ВЫБРАННЫЙ ФРАГМЕНТ:

*-*-*

Забавное стихотворение поэта Николая Глазкова хорошо рисует студенческие будни тех лет:
Тряхнуть приятно стариною,
Увидеть мир в табачном дыме,
И вспомнить мир перед войною,
Когда мы были молодыми.
Тянулись к девочкам красивым
И в них влюблялись просто так.
А прочий мир торчал, как символ,
Хорошенький, как Пастернак.
А рядом мир литинститутский,
Где люди прыгали из окон,
И где котировались Слуцкий,
Кульчицкий, Кауфман и Коган.

   Павел Коган («старец» по словам Левитанского) считался в те годы едва ли не лидером поэтического поколения. Он был упрям и прямолинеен, суждения его часто бывали безапелляционными; претензии — огромны, чрезмерны. Он работал над романом в стихах «Владимир Рогов», который должен был занять место «Евгения Онегина» своего времени. Окончить его поэт не успел.
Левитанский считал Когана «одним из самых умных и самых талантливых людей своего поколения», подчеркивая, однако, ура-патриотизм и даже вселенский экспансионизм некоторых его стихотворений, в том числе и хрестоматийных строк знаменитого «Лирического отступления», написанного в 1941-м. При этом Левитанский цитировал:

Но мы еще дойдем до Ганга,
Но мы еще умрем в боях,
Чтоб от Японии до Англии
Сияла Родина моя.

   После Когана прочно осталась сегодня только песня «Бригантина», написанная им в юности, в 1937 году. Музыку к ней сочинил Георгий Лепский, в ту пору едва ли не школьник. Лепский был призван в армию еще на Финскую войну, прошел всю Великую Отечественную, демобилизовался в чине младшего сержанта, окончил Педагогический институт, преподавал изобразительное искусство, был одним из видных участников движения самодеятельной песни в России. Георгий Соломонович Лепский дожил до XXI века — он умер в 2002 году в возрасте 82 лет. А «Бригантину» пели ифлийцы 30-х, школьники 50-х — 60-х, туристы 70-х — 80-х, поют и сегодня, часто ничего не зная об авторах песни.

*-*-*

ЗАПИСАННЫЕ ДАННЫЕ:

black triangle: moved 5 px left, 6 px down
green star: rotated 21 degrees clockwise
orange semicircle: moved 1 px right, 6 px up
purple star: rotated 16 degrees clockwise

*-*-*

ТЕКСТ ЗАДАНИЯ:
Изложите в виде списка абзац выбранного фрагмента, начинающийся словами «После Когана прочно осталась», сохранив его основные факты. Листинг для этой работы не понадобится.

ОТВЕТ К ЗАДАНИЮ:
- От Когана сегодня прочно осталась только песня «Бригантина», написанная им в юности, в 1937 году.
- Музыку к ней сочинил Георгий Лепский, в то время едва ли не школьник.
- Лепского призвали в армию еще на Финскую войну; он прошел всю Великую Отечественную и демобилизовался младшим сержантом.
- Затем он окончил Педагогический институт, преподавал изобразительное искусство и был одним из видных участников движения самодеятельной песни в России.
- Лепский умер в 2002 году в возрасте 82 лет.
- «Бригантину» пели ифлийцы 30-х, школьники 50-х — 60-х, туристы 70-х — 80-х, поют ее и сегодня, часто ничего не зная об авторах.